*EXTRAIT DE PAGE*:
Il permet de tirer des implications sans aucune commune mesure avec celles que l’on serait en droit de tirer ; cet effet est assez répandu dans la vie de tous les jours et c’est ce qui le rend si opérant.
Repérer un effet paillasson est un réflexe d’esprit critique particulièrement efficace dans les domaines scientifiques, où les mots ont un sens, une acception bien précise. Il évite de se laisser piéger par un discours où un mot est utilisé dans un autre sens, ou lors duquel plusieurs sens d’un terme se chevauchent et que rien dans le contexte ne permet d’indiquer quelle acception est utilisée dans le contexte en question.
Risque : acceptation a priori de l’hypothèse
Faire accepter comme acquise l’hypothèse que l’on entend prouver (voir Tautologie – effet cerceau ou sophisme de la pétition de principe).

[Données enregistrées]
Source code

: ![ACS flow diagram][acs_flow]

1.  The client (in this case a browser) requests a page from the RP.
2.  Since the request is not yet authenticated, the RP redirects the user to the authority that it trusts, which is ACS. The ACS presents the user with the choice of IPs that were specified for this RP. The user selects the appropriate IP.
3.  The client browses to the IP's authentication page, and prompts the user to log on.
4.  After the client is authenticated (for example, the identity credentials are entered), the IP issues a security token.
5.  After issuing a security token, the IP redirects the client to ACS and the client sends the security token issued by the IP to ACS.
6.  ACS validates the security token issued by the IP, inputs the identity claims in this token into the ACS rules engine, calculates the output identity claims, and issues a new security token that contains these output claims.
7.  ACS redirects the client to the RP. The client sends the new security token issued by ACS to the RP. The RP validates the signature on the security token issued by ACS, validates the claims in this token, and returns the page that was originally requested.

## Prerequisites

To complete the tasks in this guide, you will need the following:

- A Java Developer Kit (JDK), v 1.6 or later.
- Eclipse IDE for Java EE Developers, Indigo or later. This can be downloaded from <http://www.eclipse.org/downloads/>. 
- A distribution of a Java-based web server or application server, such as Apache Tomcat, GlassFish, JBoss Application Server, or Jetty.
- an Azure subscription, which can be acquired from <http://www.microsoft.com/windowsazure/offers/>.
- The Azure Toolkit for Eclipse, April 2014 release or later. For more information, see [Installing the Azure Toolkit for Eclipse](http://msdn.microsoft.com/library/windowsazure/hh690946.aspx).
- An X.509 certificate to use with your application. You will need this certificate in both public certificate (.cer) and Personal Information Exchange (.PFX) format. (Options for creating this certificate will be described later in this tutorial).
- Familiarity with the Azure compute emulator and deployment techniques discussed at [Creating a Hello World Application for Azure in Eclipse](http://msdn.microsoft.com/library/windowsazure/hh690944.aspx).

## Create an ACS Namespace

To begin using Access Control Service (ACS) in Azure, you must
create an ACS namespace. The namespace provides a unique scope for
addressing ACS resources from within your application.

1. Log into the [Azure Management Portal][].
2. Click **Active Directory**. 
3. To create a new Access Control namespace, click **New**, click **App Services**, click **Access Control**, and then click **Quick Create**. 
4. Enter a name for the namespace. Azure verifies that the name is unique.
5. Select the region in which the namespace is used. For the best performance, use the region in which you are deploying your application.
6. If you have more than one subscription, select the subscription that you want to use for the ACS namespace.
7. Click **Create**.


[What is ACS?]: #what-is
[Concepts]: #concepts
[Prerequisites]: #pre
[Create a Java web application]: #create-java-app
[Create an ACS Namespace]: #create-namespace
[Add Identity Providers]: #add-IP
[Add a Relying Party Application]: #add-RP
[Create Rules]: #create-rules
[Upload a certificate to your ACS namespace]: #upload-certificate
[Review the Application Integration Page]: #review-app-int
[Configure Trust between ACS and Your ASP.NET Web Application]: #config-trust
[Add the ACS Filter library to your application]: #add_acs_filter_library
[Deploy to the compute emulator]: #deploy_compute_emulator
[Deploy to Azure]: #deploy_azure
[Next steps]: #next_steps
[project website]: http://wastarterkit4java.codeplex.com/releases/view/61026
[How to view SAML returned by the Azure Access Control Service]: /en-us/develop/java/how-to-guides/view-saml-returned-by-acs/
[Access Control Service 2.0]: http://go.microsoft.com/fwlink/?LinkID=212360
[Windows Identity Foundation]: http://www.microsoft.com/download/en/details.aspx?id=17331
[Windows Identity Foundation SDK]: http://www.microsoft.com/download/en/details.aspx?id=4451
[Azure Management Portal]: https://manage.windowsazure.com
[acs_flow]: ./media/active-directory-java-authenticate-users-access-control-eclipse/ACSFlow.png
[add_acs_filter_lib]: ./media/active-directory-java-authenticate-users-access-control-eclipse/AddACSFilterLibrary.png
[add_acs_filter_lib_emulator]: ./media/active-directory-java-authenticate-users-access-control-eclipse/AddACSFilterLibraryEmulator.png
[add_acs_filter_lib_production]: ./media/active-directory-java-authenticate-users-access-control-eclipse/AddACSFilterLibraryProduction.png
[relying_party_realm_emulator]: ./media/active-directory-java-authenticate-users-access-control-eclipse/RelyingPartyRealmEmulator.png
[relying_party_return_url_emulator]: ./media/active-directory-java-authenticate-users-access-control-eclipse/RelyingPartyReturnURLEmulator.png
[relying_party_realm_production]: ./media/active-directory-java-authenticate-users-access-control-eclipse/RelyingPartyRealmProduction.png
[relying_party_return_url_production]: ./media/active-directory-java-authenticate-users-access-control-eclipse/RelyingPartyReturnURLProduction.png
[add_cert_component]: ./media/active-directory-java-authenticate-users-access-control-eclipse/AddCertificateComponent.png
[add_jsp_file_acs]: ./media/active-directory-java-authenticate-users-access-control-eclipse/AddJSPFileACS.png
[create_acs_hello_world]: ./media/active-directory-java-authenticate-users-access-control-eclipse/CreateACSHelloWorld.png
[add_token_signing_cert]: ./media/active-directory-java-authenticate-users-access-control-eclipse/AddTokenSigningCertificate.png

==

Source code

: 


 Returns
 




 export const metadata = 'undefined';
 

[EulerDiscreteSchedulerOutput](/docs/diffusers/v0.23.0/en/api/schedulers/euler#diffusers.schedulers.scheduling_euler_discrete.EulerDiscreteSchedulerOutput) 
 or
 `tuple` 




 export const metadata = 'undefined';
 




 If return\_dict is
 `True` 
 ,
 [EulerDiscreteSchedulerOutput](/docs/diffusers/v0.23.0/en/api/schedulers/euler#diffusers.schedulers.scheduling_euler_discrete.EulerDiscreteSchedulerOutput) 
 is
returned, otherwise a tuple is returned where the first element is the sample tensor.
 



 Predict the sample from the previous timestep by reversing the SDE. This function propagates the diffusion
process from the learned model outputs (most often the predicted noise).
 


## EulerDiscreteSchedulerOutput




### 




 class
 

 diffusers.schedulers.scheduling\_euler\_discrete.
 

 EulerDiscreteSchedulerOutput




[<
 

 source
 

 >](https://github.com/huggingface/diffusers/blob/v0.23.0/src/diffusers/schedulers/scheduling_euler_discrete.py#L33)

==

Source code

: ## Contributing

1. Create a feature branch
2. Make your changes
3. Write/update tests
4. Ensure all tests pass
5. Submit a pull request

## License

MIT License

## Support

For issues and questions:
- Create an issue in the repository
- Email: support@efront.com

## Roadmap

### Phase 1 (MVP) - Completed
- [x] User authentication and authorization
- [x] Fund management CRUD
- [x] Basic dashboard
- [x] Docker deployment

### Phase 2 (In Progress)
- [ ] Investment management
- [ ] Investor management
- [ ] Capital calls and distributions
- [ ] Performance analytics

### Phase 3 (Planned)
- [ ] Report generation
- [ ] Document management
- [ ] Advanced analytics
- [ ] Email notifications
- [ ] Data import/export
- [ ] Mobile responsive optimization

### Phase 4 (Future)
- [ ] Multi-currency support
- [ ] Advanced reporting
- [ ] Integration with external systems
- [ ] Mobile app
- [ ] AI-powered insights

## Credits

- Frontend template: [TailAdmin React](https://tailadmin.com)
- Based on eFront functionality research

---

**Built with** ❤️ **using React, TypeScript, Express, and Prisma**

*CONSIGNE 1*: D'après l'extrait sur l'effet paillasson, dans quels domaines le repérer est-il un réflexe d'esprit critique particulièrement efficace ?
*CONSIGNE 2*: Recopiez mot pour mot le passage de l'extrait sur l'effet paillasson qui va de « Risque : acceptation » jusqu'à « pétition de principe). » inclus.

*CORRIGÉ 1*: Dans les domaines scientifiques, où les mots ont un sens, une acception bien précise.

*CORRIGÉ 2*:
Risque : acceptation a priori de l’hypothèse
Faire accepter comme acquise l’hypothèse que l’on entend prouver (voir Tautologie – effet cerceau ou sophisme de la pétition de principe).